California High Court Upholds End to Pension Perk

SAN FRANCISCO (CN) – California public employees aren’t entitled to a perk that allowed them to boost their pension payouts, the California Supreme Court ruled Monday.

California Supreme Court headquarters in San Francisco. (Photo credit: Coolcaesar/Wikipedia)

In 2003, the Legislature began granting state employees and other members of the California Public Employees Retirement System (CalPERS) the ability to purchase “air time,” or credits to be added to their pensions on retirement. Since pensions are calculated as part of the employee’s annual salary near the end of his or her career, an extra five years credited to one’s pension was a welcome bonus. If someone worked for 20 years, they would be paid a pension based on 25 years of contributions.

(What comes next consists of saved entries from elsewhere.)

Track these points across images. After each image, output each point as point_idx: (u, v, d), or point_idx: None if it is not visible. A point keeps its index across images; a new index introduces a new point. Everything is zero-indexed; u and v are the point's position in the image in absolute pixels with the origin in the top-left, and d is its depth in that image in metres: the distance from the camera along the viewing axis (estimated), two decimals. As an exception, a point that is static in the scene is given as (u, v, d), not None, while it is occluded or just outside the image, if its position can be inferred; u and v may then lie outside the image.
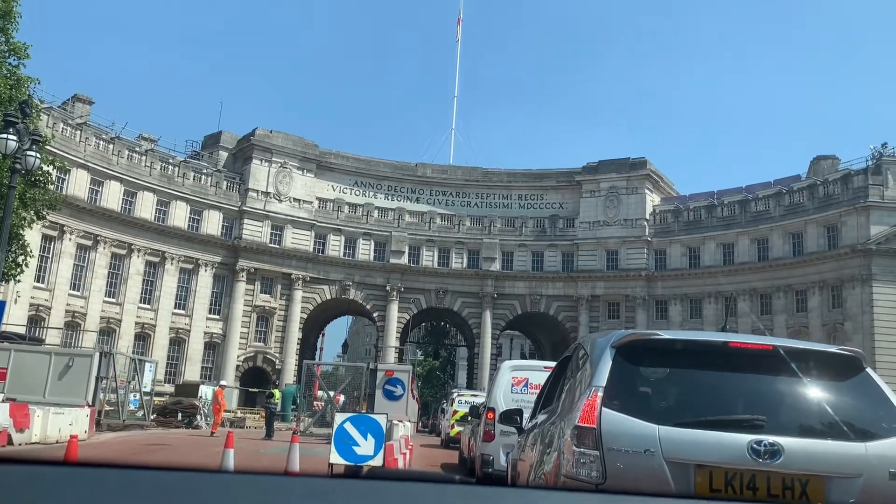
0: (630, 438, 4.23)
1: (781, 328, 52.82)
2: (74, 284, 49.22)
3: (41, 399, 22.29)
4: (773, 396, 4.51)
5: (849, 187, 50.75)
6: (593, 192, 62.89)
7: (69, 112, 50.42)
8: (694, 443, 4.17)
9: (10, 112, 19.05)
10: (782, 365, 4.47)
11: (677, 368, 4.67)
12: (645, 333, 5.00)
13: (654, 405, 4.52)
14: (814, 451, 4.13)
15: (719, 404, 4.49)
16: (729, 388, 4.63)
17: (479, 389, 49.38)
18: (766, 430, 4.15)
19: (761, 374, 4.57)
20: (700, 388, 4.61)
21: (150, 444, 22.00)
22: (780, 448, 4.07)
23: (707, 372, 4.61)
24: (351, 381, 40.77)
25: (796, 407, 4.47)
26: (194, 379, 49.23)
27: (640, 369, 4.75)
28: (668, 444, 4.16)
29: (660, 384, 4.75)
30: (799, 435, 4.20)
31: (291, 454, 13.30)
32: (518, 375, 13.45)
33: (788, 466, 4.06)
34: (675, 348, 4.80)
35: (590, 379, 4.62)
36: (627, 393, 4.53)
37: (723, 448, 4.13)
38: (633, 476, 4.15)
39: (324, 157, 63.56)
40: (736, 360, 4.63)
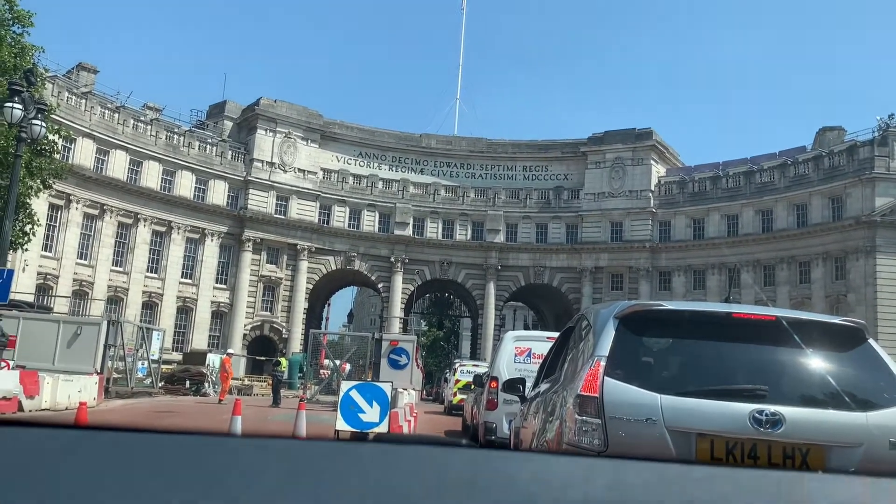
0: (632, 407, 4.28)
1: (784, 299, 52.89)
2: (81, 253, 49.47)
3: (50, 366, 22.57)
4: (775, 367, 4.55)
5: (854, 159, 50.50)
6: (598, 164, 62.66)
7: (74, 81, 50.26)
8: (696, 412, 4.22)
9: (14, 81, 19.10)
10: (785, 336, 4.50)
11: (680, 339, 4.71)
12: (648, 304, 5.06)
13: (657, 375, 4.56)
14: (815, 421, 4.18)
15: (722, 374, 4.53)
16: (731, 359, 4.65)
17: (482, 359, 49.92)
18: (768, 400, 4.19)
19: (764, 345, 4.59)
20: (702, 359, 4.67)
21: (159, 410, 22.31)
22: (782, 417, 4.11)
23: (710, 342, 4.65)
24: (356, 350, 41.21)
25: (798, 377, 4.51)
26: (202, 347, 49.61)
27: (643, 339, 4.77)
28: (670, 413, 4.21)
29: (662, 354, 4.79)
30: (800, 405, 4.24)
31: (298, 421, 13.54)
32: (521, 345, 13.67)
33: (790, 436, 4.11)
34: (678, 319, 4.85)
35: (593, 349, 4.67)
36: (630, 363, 4.56)
37: (724, 417, 4.17)
38: (635, 444, 4.21)
39: (328, 128, 63.36)
40: (739, 330, 4.64)
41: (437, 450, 1.21)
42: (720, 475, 1.21)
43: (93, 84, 51.76)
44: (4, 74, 23.33)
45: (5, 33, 24.76)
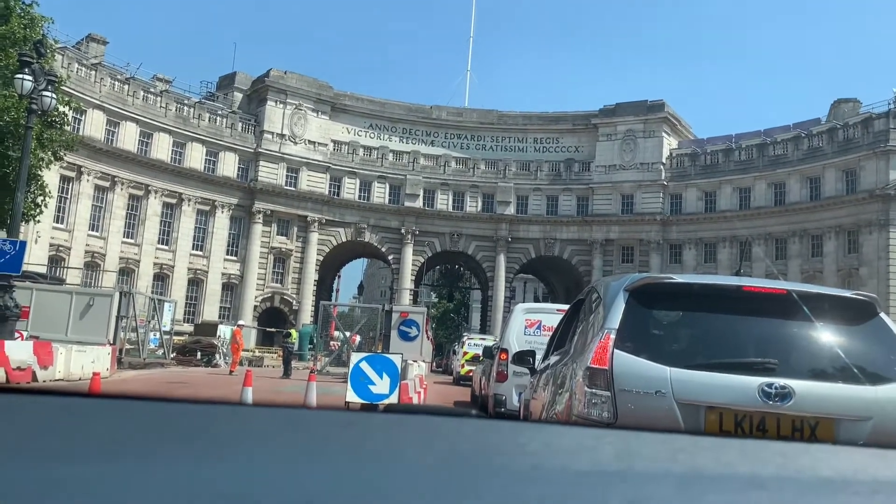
0: (641, 380, 4.27)
1: (796, 273, 52.67)
2: (93, 225, 49.72)
3: (63, 337, 22.75)
4: (785, 340, 4.54)
5: (869, 131, 49.93)
6: (610, 136, 62.25)
7: (83, 52, 50.14)
8: (705, 385, 4.20)
9: (24, 52, 19.04)
10: (795, 309, 4.44)
11: (690, 312, 4.67)
12: (658, 277, 5.03)
13: (667, 348, 4.55)
14: (824, 394, 4.16)
15: (731, 347, 4.51)
16: (741, 332, 4.64)
17: (491, 331, 50.27)
18: (778, 373, 4.17)
19: (774, 319, 4.55)
20: (712, 332, 4.64)
21: (171, 381, 22.49)
22: (791, 391, 4.09)
23: (720, 315, 4.61)
24: (367, 322, 41.35)
25: (808, 351, 4.49)
26: (213, 319, 49.94)
27: (653, 312, 4.76)
28: (680, 385, 4.20)
29: (672, 327, 4.78)
30: (810, 378, 4.23)
31: (309, 392, 13.63)
32: (531, 318, 13.62)
33: (799, 409, 4.09)
34: (689, 292, 4.80)
35: (602, 321, 4.66)
36: (640, 335, 4.55)
37: (734, 390, 4.16)
38: (644, 416, 4.21)
39: (338, 99, 63.11)
40: (749, 304, 4.62)
41: (447, 420, 1.21)
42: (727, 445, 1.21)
43: (102, 55, 51.67)
44: (14, 46, 23.29)
45: (14, 4, 24.67)
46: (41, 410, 1.12)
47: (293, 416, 1.20)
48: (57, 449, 1.00)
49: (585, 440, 1.17)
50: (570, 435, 1.23)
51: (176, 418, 1.14)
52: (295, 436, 1.12)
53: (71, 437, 1.04)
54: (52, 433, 1.05)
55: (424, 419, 1.23)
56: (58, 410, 1.13)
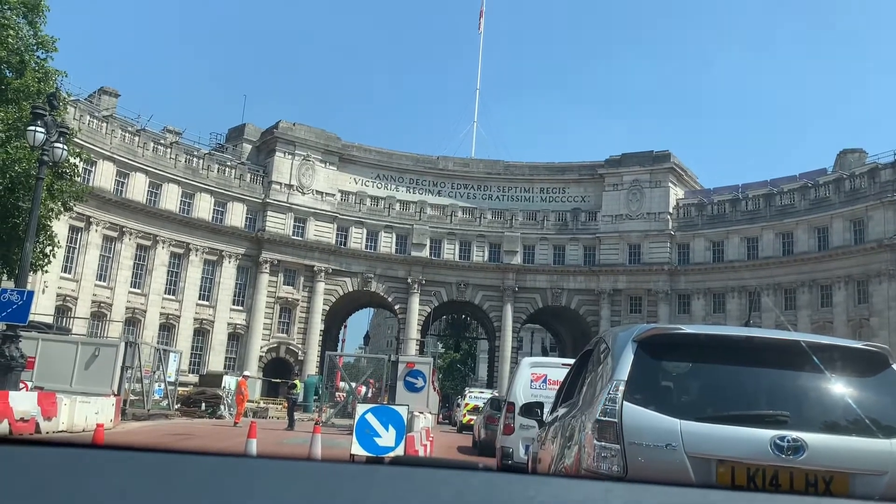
0: (652, 432, 4.19)
1: (806, 323, 52.26)
2: (100, 275, 49.88)
3: (68, 388, 22.63)
4: (796, 392, 4.45)
5: (876, 181, 50.02)
6: (616, 186, 62.52)
7: (95, 104, 50.99)
8: (716, 438, 4.12)
9: (38, 104, 19.33)
10: (806, 360, 4.36)
11: (700, 363, 4.58)
12: (667, 327, 4.95)
13: (676, 399, 4.48)
14: (838, 448, 4.06)
15: (742, 399, 4.44)
16: (752, 383, 4.55)
17: (498, 382, 50.58)
18: (790, 426, 4.09)
19: (785, 370, 4.48)
20: (723, 383, 4.56)
21: (175, 433, 22.27)
22: (804, 444, 4.01)
23: (730, 367, 4.52)
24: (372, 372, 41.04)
25: (820, 403, 4.39)
26: (218, 369, 49.67)
27: (662, 363, 4.66)
28: (690, 438, 4.11)
29: (682, 378, 4.66)
30: (823, 431, 4.14)
31: (314, 444, 13.42)
32: (537, 371, 13.87)
33: (812, 462, 4.00)
34: (698, 343, 4.73)
35: (611, 372, 4.58)
36: (649, 387, 4.48)
37: (745, 443, 4.07)
38: (655, 470, 4.10)
39: (346, 150, 63.77)
40: (759, 354, 4.55)
41: (455, 473, 1.19)
42: (738, 499, 1.19)
43: (114, 108, 52.50)
44: (28, 99, 23.65)
45: (29, 58, 25.13)
46: (44, 462, 1.12)
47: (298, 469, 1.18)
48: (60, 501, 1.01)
49: (594, 493, 1.15)
50: (578, 488, 1.20)
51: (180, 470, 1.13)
52: (300, 488, 1.11)
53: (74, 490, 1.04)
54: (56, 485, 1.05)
55: (430, 472, 1.20)
56: (61, 462, 1.12)
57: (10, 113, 23.47)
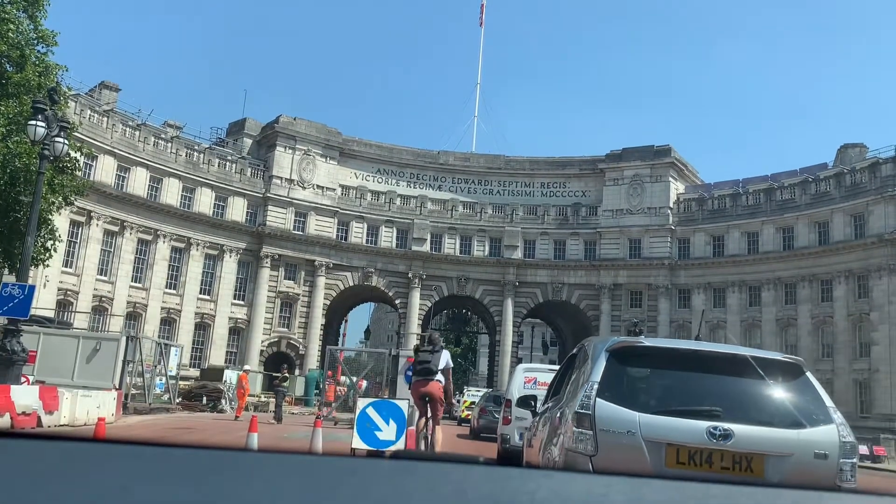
0: (617, 422, 5.36)
1: (806, 318, 52.30)
2: (102, 269, 49.92)
3: (69, 382, 22.66)
4: (729, 392, 5.65)
5: (876, 176, 49.97)
6: (616, 181, 62.48)
7: (96, 99, 50.97)
8: (665, 427, 5.29)
9: (38, 99, 19.33)
10: (739, 368, 5.68)
11: (655, 369, 5.90)
12: (632, 340, 6.22)
13: (637, 397, 5.66)
14: (758, 436, 5.24)
15: (687, 398, 5.64)
16: (695, 386, 5.77)
17: (499, 376, 51.17)
18: (722, 419, 5.24)
19: (721, 375, 5.74)
20: (672, 385, 5.81)
21: (176, 427, 22.31)
22: (732, 432, 5.16)
23: (678, 372, 5.80)
24: (373, 366, 41.09)
25: (747, 401, 5.62)
26: (219, 363, 49.77)
27: (627, 369, 5.86)
28: (646, 427, 5.29)
29: (642, 381, 5.93)
30: (747, 423, 5.29)
31: (315, 438, 13.45)
32: (529, 375, 16.90)
33: (738, 447, 5.16)
34: (655, 354, 6.02)
35: (588, 375, 5.76)
36: (616, 387, 5.63)
37: (687, 431, 5.24)
38: (618, 451, 5.29)
39: (347, 145, 63.73)
40: (702, 364, 5.85)
41: (455, 467, 1.20)
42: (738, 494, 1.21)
43: (115, 102, 52.49)
44: (28, 93, 23.66)
45: (30, 52, 25.12)
46: (46, 456, 1.12)
47: (299, 463, 1.19)
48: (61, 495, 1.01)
49: (595, 488, 1.16)
50: (579, 483, 1.22)
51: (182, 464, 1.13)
52: (301, 483, 1.11)
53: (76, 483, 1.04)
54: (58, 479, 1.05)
55: (431, 466, 1.21)
56: (63, 456, 1.12)
57: (10, 107, 23.49)
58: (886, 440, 40.73)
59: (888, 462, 37.88)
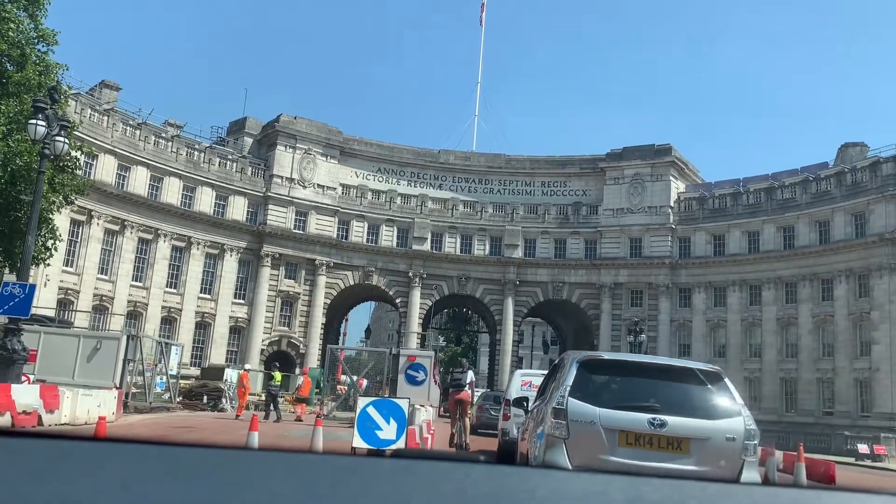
0: (583, 414, 7.22)
1: (807, 317, 52.26)
2: (102, 269, 49.91)
3: (70, 381, 22.68)
4: (665, 393, 7.54)
5: (877, 175, 49.92)
6: (617, 180, 62.43)
7: (97, 98, 50.94)
8: (618, 418, 7.16)
9: (39, 98, 19.33)
10: (674, 375, 7.93)
11: (612, 376, 7.96)
12: (596, 355, 8.57)
13: (598, 396, 7.49)
14: (685, 424, 7.11)
15: (634, 397, 7.50)
16: (641, 388, 7.68)
17: (499, 375, 51.15)
18: (659, 412, 7.09)
19: (661, 381, 7.82)
20: (624, 388, 7.76)
21: (177, 426, 22.33)
22: (666, 422, 7.02)
23: (629, 378, 7.89)
24: (374, 365, 41.07)
25: (678, 399, 7.47)
26: (220, 362, 49.74)
27: (592, 376, 7.78)
28: (604, 418, 7.16)
29: (602, 384, 7.81)
30: (678, 415, 7.15)
31: (315, 437, 13.44)
32: (525, 379, 19.57)
33: (670, 432, 7.02)
34: (612, 364, 8.30)
35: (564, 380, 7.71)
36: (583, 389, 7.50)
37: (633, 421, 7.10)
38: (584, 435, 7.17)
39: (347, 144, 63.69)
40: (647, 372, 8.09)
41: (456, 466, 1.20)
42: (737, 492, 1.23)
43: (115, 101, 52.47)
44: (29, 92, 23.68)
45: (30, 51, 25.14)
46: (46, 455, 1.12)
47: (299, 462, 1.19)
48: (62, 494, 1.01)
49: (594, 486, 1.17)
50: (578, 481, 1.22)
51: (181, 463, 1.13)
52: (301, 481, 1.11)
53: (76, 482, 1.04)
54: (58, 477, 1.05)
55: (432, 465, 1.22)
56: (63, 455, 1.12)
57: (10, 106, 23.51)
58: (887, 439, 40.72)
59: (888, 461, 37.90)
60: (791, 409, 52.05)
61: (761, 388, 53.81)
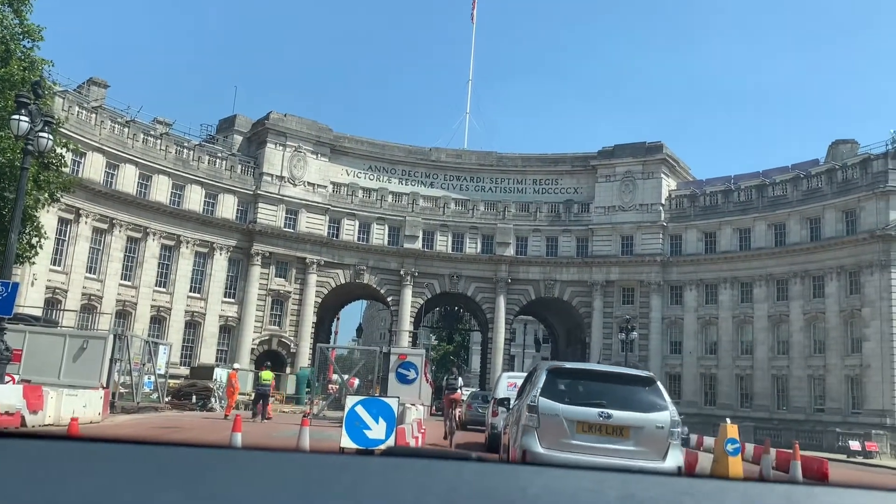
0: (549, 409, 9.59)
1: (798, 314, 52.31)
2: (90, 267, 49.48)
3: (56, 381, 22.42)
4: (612, 393, 9.90)
5: (868, 172, 49.98)
6: (609, 177, 62.35)
7: (85, 95, 50.50)
8: (575, 412, 9.55)
9: (21, 93, 19.00)
10: (618, 379, 10.50)
11: (572, 380, 10.34)
12: (560, 364, 10.95)
13: (561, 396, 9.80)
14: (626, 416, 9.48)
15: (588, 396, 9.81)
16: (594, 390, 10.00)
17: (491, 374, 51.43)
18: (606, 407, 9.47)
19: (608, 384, 10.23)
20: (581, 389, 10.04)
21: (163, 426, 22.08)
22: (612, 415, 9.41)
23: (585, 381, 10.33)
24: (365, 364, 40.82)
25: (621, 398, 9.79)
26: (209, 362, 49.42)
27: (557, 380, 10.11)
28: (565, 412, 9.54)
29: (564, 387, 10.04)
30: (621, 409, 9.51)
31: (302, 437, 13.22)
32: (511, 381, 22.37)
33: (615, 422, 9.42)
34: (572, 371, 10.80)
35: (536, 383, 10.16)
36: (551, 390, 9.85)
37: (587, 414, 9.49)
38: (550, 425, 9.51)
39: (338, 142, 63.38)
40: (599, 377, 10.57)
41: (448, 463, 1.19)
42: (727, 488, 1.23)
43: (103, 98, 52.00)
44: (13, 88, 23.32)
45: (15, 47, 24.80)
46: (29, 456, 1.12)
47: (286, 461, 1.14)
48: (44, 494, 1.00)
49: (586, 483, 1.18)
50: (570, 478, 1.20)
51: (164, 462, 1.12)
52: (287, 481, 1.10)
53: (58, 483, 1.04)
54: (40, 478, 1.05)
55: (423, 463, 1.19)
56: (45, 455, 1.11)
57: (-6, 102, 23.16)
58: (878, 436, 40.78)
59: (880, 458, 37.92)
60: (783, 406, 52.10)
61: (753, 385, 53.86)
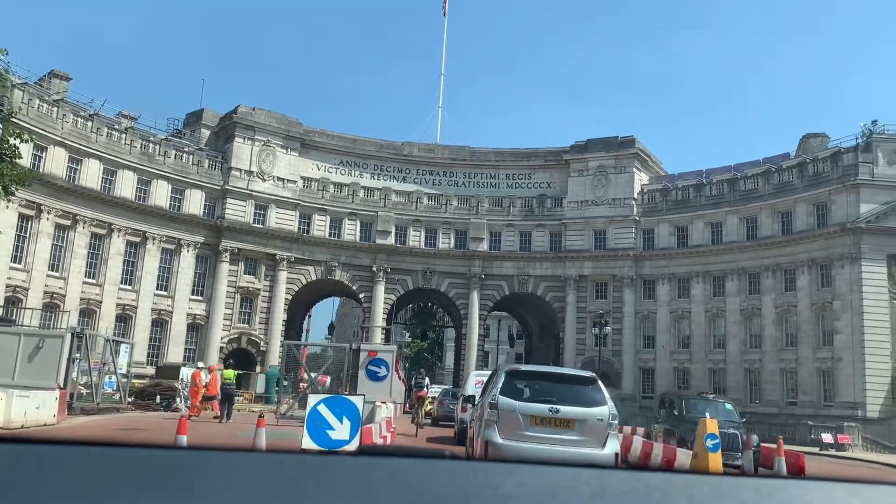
0: (507, 406, 11.51)
1: (770, 308, 52.42)
2: (53, 265, 48.13)
3: (10, 382, 21.55)
4: (560, 391, 11.82)
5: (838, 165, 50.15)
6: (581, 172, 62.06)
7: (46, 88, 49.09)
8: (529, 408, 11.51)
9: (-32, 81, 18.09)
10: (566, 380, 12.82)
11: (528, 381, 12.24)
12: (517, 366, 15.04)
13: (518, 394, 11.73)
14: (572, 411, 11.43)
15: (540, 394, 11.69)
16: (545, 389, 11.91)
17: (465, 369, 50.64)
18: (556, 403, 11.45)
19: (558, 383, 12.27)
20: (536, 389, 11.92)
21: (124, 427, 21.28)
22: (559, 410, 11.37)
23: (539, 381, 12.24)
24: (335, 362, 40.12)
25: (569, 395, 11.71)
26: (177, 361, 48.39)
27: (514, 380, 12.10)
28: (520, 408, 11.49)
29: (521, 386, 11.94)
30: (568, 405, 11.45)
31: (257, 439, 12.55)
32: (478, 379, 23.88)
33: (563, 416, 11.40)
34: (528, 373, 13.04)
35: (497, 383, 12.03)
36: (509, 389, 11.76)
37: (539, 409, 11.44)
38: (508, 419, 11.41)
39: (308, 136, 62.40)
40: (551, 377, 12.82)
41: (421, 462, 1.17)
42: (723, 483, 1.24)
43: (65, 92, 50.59)
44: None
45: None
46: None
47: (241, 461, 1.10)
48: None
49: (560, 480, 1.17)
50: (543, 475, 1.18)
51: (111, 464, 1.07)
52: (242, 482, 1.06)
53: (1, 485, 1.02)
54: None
55: (393, 462, 1.17)
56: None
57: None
58: (850, 428, 40.87)
59: (852, 450, 37.98)
60: (755, 399, 52.16)
61: (725, 378, 53.89)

Monday’s unanimous opinion by the state’s highest court said it wasn’t illegal for the Legislature to rescind the benefit in 2012 as part of then-Governor Jerry Brown’s pension reform package. As the state wrestled with billions in shortfalls to its two largest pension funds, the Public Employees’ Pension Reform Act did away with lesser benefits like additional retirement service credits, available only to employees who had worked for at least five years, and contribute more to their pensions overall.

The law did not affect those who had bought credits prior to 2012.

“Plaintiffs’ characterization of ARS credit as ‘promised when employees provided service’ suggests the existence of an affirmative commitment by the Legislature to make the opportunity to purchase ARS credit available indefinitely, but they cite no persuasive evidence of such a commitment,” Chief Justice Tani Cantil-Sakauye wrote, adding the credit was “not different in form from a variety of other optional benefits offered to public employees in connection with their work.”

The high court’s decision stems from a challenge to the 2012 law by firefighters union Cal Fire Local 2881, which argued the law violated the California Rule – a spate of legal precedents that bind the state to keep its promises to government workers regarding retirement benefits.

Cantil-Sakauye said the court would not weigh in the issue since the benefit was not a contractual right, and could be taken away by the Legislature at any time.

“Because we conclude that the opportunity to purchase ARS credit was not a term and condition of public employment protected from impairment by the contract clause, its elimination does not implicate the Constitution,” she wrote. “For that reason, we have no occasion in this decision to address, let alone to alter, the continued application of the California Rule.”

The union’s lawyer Gregg Adam did not return a call seeking comment Monday.

Ted Toppin, chairman of Californians for Retirement Security – a coalition representing dozens of unions and 1.6 million public employees – said he was glad the Supreme Court left the California Rule untouched.

“There was always some question about whether air time was a vested benefit. The decision was not unexpected,” he said in a statement. “More importantly, the Supreme Court leaves intact the California Rule, holding that vested benefits cannot be impaired. Thankfully, the decision protects the retirement security of California’s nurses, teachers, firefighters, school employees and countless other public servants and retirees dependent on their hard-earned pensions.”